#### [Required work]
Continue the passage about DAFCA's on-chip monitoring for hardware Trojans, picking up after its final sentence.

— Start of Passage to read —

Levin provides a brief outline of how DAFCA can detect erroneous code: “To detect that somebody has inserted a Trojan [horse], that Trojan has to activate and do something that the chip wasn’t designed to do or force the chip to behave in a way that lies outside the domain of authorized authentic behaviors,” he says. “We insert very small, compact, reconfigurable instruments that you can think of as reconfigurable monitors in the RTL [logic], and your enemy may or may not even know that we are there. … I don’t know and I don’t care whether this was an accidental mistake or a deliberate intrusion; you are going to use DAFCA to examine the behavior of your device on-chip, at-speed, in-system. From our perspective, it’s the same problem.”

— End of Passage to read —
— Start of Collected data —

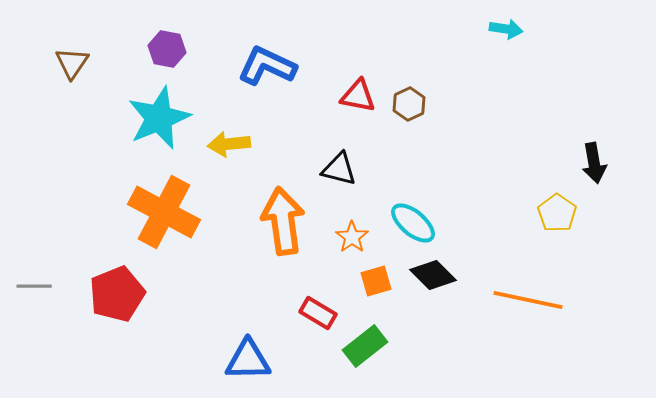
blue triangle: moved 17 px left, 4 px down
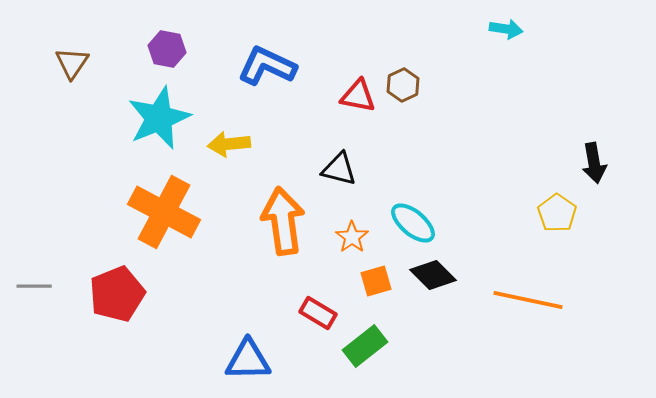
brown hexagon: moved 6 px left, 19 px up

— End of Collected data —

#### [Response to this exercise]
Levin is careful to distinguish DAFCA from traditional DFT (design-for-test) and BIST (built-in-self-test) providers. Unlike DAFCA, BIST providers test the structural, not functional, integrity of a device. In the functional-integrity niche, DAFCA’s competition consists of customers rolling their own functional-testing software. DAFCA’s advantage is to speed the process, minimize silicon requirements, and—perhaps most important—have analysis software ready to run when a chip comes back from the foundry. Often, says Levin, when a device returns from a fab, semiconductor companies “discover that and they haven’t written the software for configuration, operation, and control of those on-chip instruments, and they call us anyway.”
DAFCA is growing rapidly and looking to expand into other applications. By press time, the company had racked up 300% of the previous year’s total revenue. As for new applications, Levin cited digital-rights management. DAFCA technology, he says, “is not just about making sure nothing bad happens; it’s also about ensuring that the right thing happens.”